In the future, irregularities in additive manufacturing processes will be detected during the printing process so that component assembly will be stopped promptly. An integrated test system is to be developed within the scope of the "AddiLine" project.
As a part of the AddiLine project, a process-integrated inspection system is being developed to monitor the quality of 3D-printed components in real time.
Fraunhofer IKTS
With the thermoplastic 3D printing process (T3DP), which was developed at Fraunhofer Institute for Ceramic Technologies and Systems (IKTS), ceramics and hard metals can now also be printed. For high process stability and component quality, however, inline process control is required. Previous solutions produce excessive amounts of data that take a long time to evaluate, or they are too large for the limited space available in the printer. In addition, they are incapable of checking any defined material parameters (porosity or defects) to which the manufacturing process must be adapted.

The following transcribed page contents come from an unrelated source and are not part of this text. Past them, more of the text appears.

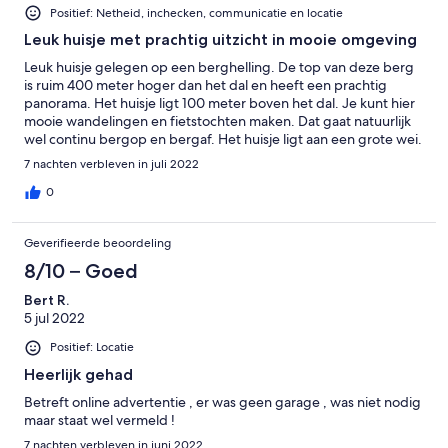
Positief: Netheid, inchecken, communicatie en locatie
Leuk huisje met prachtig uitzicht in mooie omgeving
Leuk huisje gelegen op een berghelling. De top van deze berg
is ruim 400 meter hoger dan het dal en heeft een prachtig
panorama. Het huisje ligt 100 meter boven het dal. Je kunt hier
mooie wandelingen en fietstochten maken. Dat gaat natuurlijk
wel continu bergop en bergaf. Het huisje ligt aan een grote wei.
Er zijn twee overdekte terrassen. Je kijkt uit over Vagney en de
7 nachten verbleven in juli 2022
heuvels daarachter. Erg mooi. Er komt hier zelden iemand
voorbij. Helemaal stil is het hier echter toch nooit, want je de
0
kunt de autoweg door het dal best goed horen op de
achtergrond. De eigenaars, die in het huis er vlak naast wonen
Geverifieerde beoordeling
met 3 katten en een hond, zijn aardig en vertellen graag over de
omgeving e.d. Je moet wel zelf beddengoed e.d. van thuis
8/10 – Goed
meenemen en zelf de eindschoonmaak doen (of 30 euro extra
Bert R.
betalen). Je zult in het huisje af en toe je hoofd stoten tenzij je
5 jul 2022
kleiner bent dan 1 meter 60 of tenzij je in staat bent nooit te
vergeten dat de doorgangen tussen de ruimtes heel laag zijn.
Positief: Locatie
Heerlijk gehad
Betreft online advertentie , er was geen garage , was niet nodig
maar staat wel vermeld !
7 nachten verbleven in juni 2022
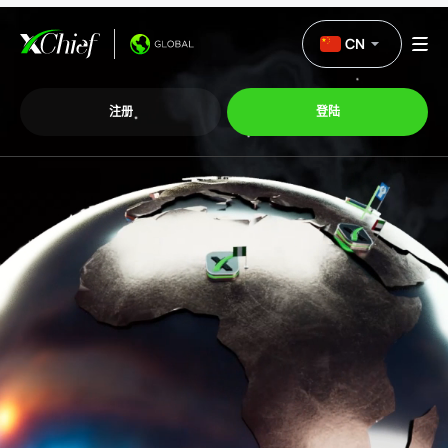
CN
注册
登陆
交易
交易平台
促销活动
公司
联盟计划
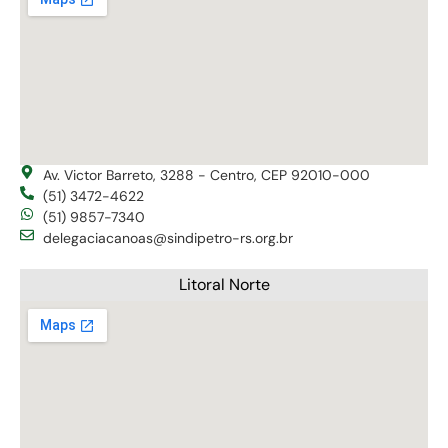
Av. Victor Barreto, 3288 - Centro, CEP 92010-000
(51) 3472-4622
(51) 9857-7340
delegaciacanoas@sindipetro-rs.org.br
Litoral Norte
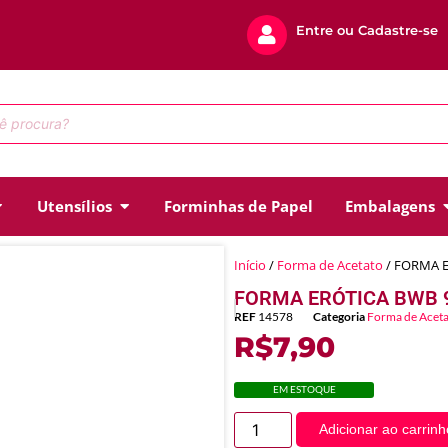
Entre ou Cadastre-se
Utensílios
Forminhas de Papel
Embalagens
Início
/
Forma de Acetato
/ FORMA E
FORMA ERÓTICA BWB 9
REF
14578
Categoria
Forma de Acet
R$
7,90
EM ESTOQUE
Adicionar ao carrinh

The IKTS researchers want to develop an integrated inspection system for high-quality 3D-printed components. In the recently launched "AddiLine" project, five project partners are qualifying laser speckle photometry, in addition to material supply monitoring during printing, to monitor thermoplastic 3D printing. The aim of the project is the development of a measuring system with two components. The first component uses a light barrier to monitor whether the material to be printed is actually leaving the printer or not. This is a prerequisite for correctly bonding the material drops so that no air inclusions occur. The second component, integrated laser speckle photometry (LSP), checks the previously defined parameters of the resulting structure in real-time without touching the object.
Cost-effective non-contact testing technology
The non-contact testing technology to be developed will be implemented as a cost-effective system with a flexible and robust optical design. In order to test its use under production conditions, the modular system will be integrated into a T3DP system with both of its components. "The plant demonstrator forms the basis for a completely new additive manufacturing technology that allows the manufacturing of a wide range of high-quality single- and multi-material components," summarises Dr. Beatrice Bendjus, research associate at Fraunhofer IKTS.
Further project partners are Hoyer Montagetechnik, Vermes Microdispensing, Thomas Werner Industrielle Elektronik and Viimagic GmbH. The "Laser-supported inline monitoring of the additive production of ceramics and hard metals" project will run until spring 2021 and is funded as a part of the "Photonics for flexible, networked production – optical sensor technology" funding measure within the framework of the "Photonics Research Germany" programme of the Federal Ministry of Education and Research (BMBF).